Булгар Добря помнил хорошо, особенно купеческого сословия. Те постоянно вертелись на пристани, лопотали между собой на незнакомом Добре языке. Он сперва даже думал, будто иначе и не умеют, ан нет… по-славянски тоже говорили, смешно коверкая слова.
— Булгары полян недолюбливали, и русов невзлюбили, — начал объяснять Горян. — Мне батя рассказывал… Когда Осколод в Киев дружины привел, тут уже, окромя полян, как и ныне, уже и булгары, и хазары были. И как-то так повелось, что с хазарами договорились… ну там… значит… — Мальчик внезапно насупился, голос стал сердитым: — Недолюбливают, и все тут. Хотя чего им обижаться? Осколод ведь Диру ихнюю в жены взял!
Добря остолбенел, ноги, казалось, вросли в землю.
— Дира? Княгиня?
— А ты не знал? Да не совсем она булгарка, мать ейная — полянская княгиня… Но так ведь не бывает, чтоб человек только наполовину человек. Так что булгарка. Отец-то ее — собственно Дир — знатным военачальником был, но все же не княжеского рода. Не то что Осколод.
— Да так же не бывает… — ошеломленно выдохнул Добродей. — Я в Рюриковом городе знаешь сколько видел? Свеи наших девок в жены брали, и дети у них…
Мальчишка запнулся. Ведь действительно… свеями таких называли.
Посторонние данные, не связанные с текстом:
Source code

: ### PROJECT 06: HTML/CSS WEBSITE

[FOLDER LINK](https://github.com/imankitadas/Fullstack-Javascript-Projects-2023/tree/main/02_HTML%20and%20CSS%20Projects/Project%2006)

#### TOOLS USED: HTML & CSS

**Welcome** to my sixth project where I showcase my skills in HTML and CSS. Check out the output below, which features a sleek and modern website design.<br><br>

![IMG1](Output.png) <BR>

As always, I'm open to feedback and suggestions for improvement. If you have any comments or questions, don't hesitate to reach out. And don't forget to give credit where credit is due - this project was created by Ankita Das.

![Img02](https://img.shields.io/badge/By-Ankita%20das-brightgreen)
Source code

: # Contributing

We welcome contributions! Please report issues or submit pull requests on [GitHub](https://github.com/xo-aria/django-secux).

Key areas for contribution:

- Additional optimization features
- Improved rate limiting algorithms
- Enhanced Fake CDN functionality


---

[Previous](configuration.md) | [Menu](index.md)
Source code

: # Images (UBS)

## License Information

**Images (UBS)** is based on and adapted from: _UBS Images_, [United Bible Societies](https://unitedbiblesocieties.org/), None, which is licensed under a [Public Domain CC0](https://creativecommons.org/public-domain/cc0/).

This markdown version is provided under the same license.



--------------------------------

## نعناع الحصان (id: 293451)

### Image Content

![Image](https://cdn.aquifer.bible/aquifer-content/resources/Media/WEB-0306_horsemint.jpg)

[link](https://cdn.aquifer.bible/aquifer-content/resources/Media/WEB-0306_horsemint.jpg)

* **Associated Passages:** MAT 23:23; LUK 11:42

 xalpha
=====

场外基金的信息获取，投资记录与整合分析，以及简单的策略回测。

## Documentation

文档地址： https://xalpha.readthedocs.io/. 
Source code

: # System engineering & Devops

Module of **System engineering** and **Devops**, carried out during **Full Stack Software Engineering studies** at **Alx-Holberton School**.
Он сам и называл.
— Ага. — Горян будто читал по лицу, сам стоял довольный маленькой победой над приятелем. — Мне батя говорил, не может человек сразу двух народов быть.
— Брехня, — пробормотал Добря и двинулся вперед, намеренный продолжить путь, хоть и не знал дороги. — Она нашего языка, то есть славянка она.
Где-то в уголке души затаился страх: вот сейчас Горян развернется и уйдет. А после, при друзьях, выместит обиду кулаками или, ещё хуже, станет высмеивать и потешаться. Но признать, будто княгиня Дира — булгарка, чужая, Добродей не мог ну никак!
В землях славян давно известно: всяк, кто принадлежит другому племени, не просто чужак — враг! А если присмотреться — и не человек вовсе. Вот и Рюриковых людей, даром что варяги — бодричи, да пришлые той же заморской руси, сперва боялись до одури. Особенно сторонились мурманов и свеев Олеговых. После, когда те поприжились, речь усвоили, все как бы наладилось, но северянок все равно считали самыми жуткими ведьмами.
Славяне Киева — поляне — тоже чужаки, другое племя, но народ-то один! Значит, люди. И русы — люди. А вот булгары с хазарами — нелюди. С такими опасно знаться, но если по соседству живут, то не отвертишься.
— Эй, Добря, ты куда рванул! Подожди!
Голос товарища вырвал Добродея из мрачных рассуждений. Тот нагнал, пошел рядом как ни в чем не бывало.
— Куда идем-то? — решился спросить Добря.
Горян махнул рукой, отозвался небрежно:
— А! На капище! Куда ж ещё сходить воину, если в корчму не пускают? А нас с тобой в корчму не пустят, это точно…
— Ага…
— Ты лучше не под ноги, а вон туда посмотри. На гору. Видишь?
— Чай, не ослеп. Идем! — отозвался Добря.
Глава 3
Впереди действительно появилась гора, не очень высокая, но все-таки. У подножья — редкий кустарник, веточки зеленеют свежей листвой. Склоны покрывает редкая травка, зато макушка этой горы лысая, как коленка. На вершине виднеются два огромных столба, мерцает едва заметный огонек.